Input material -

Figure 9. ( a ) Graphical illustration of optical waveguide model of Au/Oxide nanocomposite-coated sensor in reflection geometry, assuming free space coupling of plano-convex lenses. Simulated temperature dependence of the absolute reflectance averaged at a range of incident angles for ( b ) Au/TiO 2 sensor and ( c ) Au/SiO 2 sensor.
* * *
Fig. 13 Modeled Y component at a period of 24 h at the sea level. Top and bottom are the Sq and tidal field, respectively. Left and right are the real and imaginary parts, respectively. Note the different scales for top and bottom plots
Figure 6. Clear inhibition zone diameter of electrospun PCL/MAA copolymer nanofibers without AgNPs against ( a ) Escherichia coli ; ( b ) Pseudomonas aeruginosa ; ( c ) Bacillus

Exercise objective - The range runs from the line above containing "Fig. 13 Modeled" to the line containing "Figure 6. Clear", inclusive. Restate those lines word for word and no others.

Result -
Fig. 13 Modeled Y component at a period of 24 h at the sea level. Top and bottom are the Sq and tidal field, respectively. Left and right are the real and imaginary parts, respectively. Note the different scales for top and bottom plots
Figure 6. Clear inhibition zone diameter of electrospun PCL/MAA copolymer nanofibers without AgNPs against ( a ) Escherichia coli ; ( b ) Pseudomonas aeruginosa ; ( c ) Bacillus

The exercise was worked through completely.